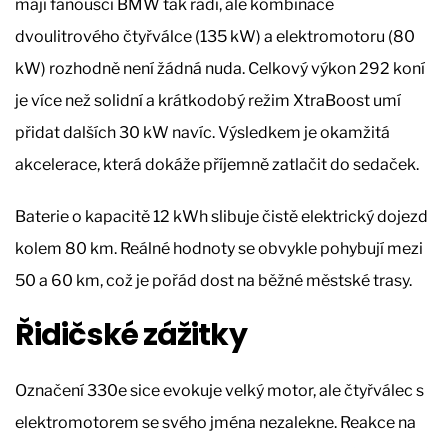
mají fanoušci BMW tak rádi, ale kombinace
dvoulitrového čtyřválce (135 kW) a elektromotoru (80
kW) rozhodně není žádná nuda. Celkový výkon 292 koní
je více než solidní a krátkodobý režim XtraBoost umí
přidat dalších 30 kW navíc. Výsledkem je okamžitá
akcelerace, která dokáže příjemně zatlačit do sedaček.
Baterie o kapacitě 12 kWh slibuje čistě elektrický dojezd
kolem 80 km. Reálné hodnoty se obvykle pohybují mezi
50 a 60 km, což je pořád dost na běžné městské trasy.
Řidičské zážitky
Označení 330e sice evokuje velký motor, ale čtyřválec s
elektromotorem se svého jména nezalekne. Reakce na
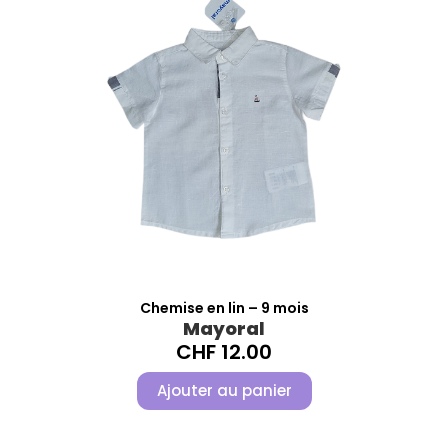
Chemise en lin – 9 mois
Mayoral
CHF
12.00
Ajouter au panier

What you need to do >> From the line that contains "Baterie o kapacitě" through the last line of the entries, transcribe every line exactly, leaving out the pictures.

Exercise output >>
Baterie o kapacitě 12 kWh slibuje čistě elektrický dojezd
kolem 80 km. Reálné hodnoty se obvykle pohybují mezi
50 a 60 km, což je pořád dost na běžné městské trasy.
Řidičské zážitky
Označení 330e sice evokuje velký motor, ale čtyřválec s
elektromotorem se svého jména nezalekne. Reakce na
Chemise en lin – 9 mois
Mayoral
CHF
12.00
Ajouter au panier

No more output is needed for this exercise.